Hell of a tattoo
Last week British barrister Jo Moore's mum got a tattoo. "An actual tattoo," Moore declared on Twitter. "I'm still in shock," she added while supplying the following detail: "She's been drunk twice, ever ... She thinks 'crap' is quite a bad swear word ... She got the tattoo on a Women's Institute bus trip ... It's of a ball of wool and knitting needles ... 'Bat out of Hell was playing while I got it done,' she said ... 'I'm old now, I can do whatever I like'."
Seven generations from Augusta Bunge
The most generations alive in a single family has been seven. The youngest great-great-great-great-grandparent being Augusta Bunge aged 109 years 97 days, followed by her daughter, 89, her granddaughter, 70, her great-granddaughter, 52, her great-great-granddaughter, 33 and her great-great-great-granddaughter 15 on the birth of her great-great-great-great-grandson on January 21, 1989. (Guinessworldrecords.com)
Plants in Queen St
A reader saw this on Queen St and balked, writes a reader. "Auckland Council say they want to make Auckland a more liveable city and one of their tools is to create pocket parks around the city.
It sounds good but if this is the result I really have to wonder what's the point? I shudder to think what it actually cost to design, approve, and install this."
Message in a bottle reached Auckland
In March 1999, Steve Gowan was fishing for cod off Essex when he dredged up a ginger beer bottle with a screw-on rubber stopper. Inside he found a note: "Sir or madam, youth or maid, Would you kindly forward the enclosed letter and earn the blessing of a poor British soldier on his way to the front this ninth day of September, 1914. Private T. Hughes."

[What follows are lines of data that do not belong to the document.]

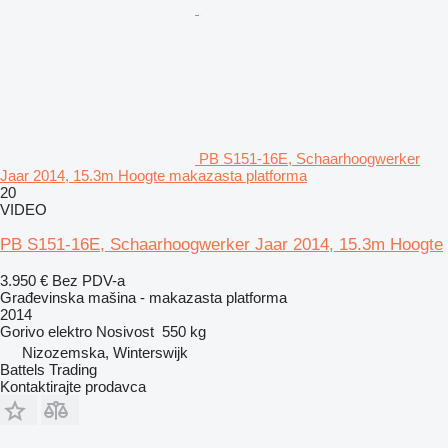
PB S151-16E, Schaarhoogwerker
Jaar 2014, 15.3m Hoogte makazasta platforma
20
VIDEO
PB S151-16E, Schaarhoogwerker Jaar 2014, 15.3m Hoogte
3.950 €
Bez PDV-a
Građevinska mašina - makazasta platforma
2014
Gorivo
elektro
Nosivost
550 kg
Nizozemska, Winterswijk
Battels Trading
Kontaktirajte prodavca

The enclosed letter read: "Dear Wife, I am writing this note on this boat and dropping it into the sea just to see if it will reach you. If it does, sign this envelope on the right hand bottom corner where it says receipt. Put the date and hour of receipt and your name where it says signature and look after it well. Ta ta sweet, for the present.Your Hubby."
Private Thomas Hughes, 26, of Stockton-on-Tees, had dropped the bottle into the English Channel in 1914 as he left for France. He was killed two days later. His wife Elizabeth and daughter moved to New Zealand, where Elizabeth died in 1979. Gowan delivered the letter to the daughter, Emily Crowhurst, then 86-years-old, in Auckland that May. Just 2-years-old when her father left, she said, "It touches me to know his passage reached a goal. I think he would be very proud it had been delivered."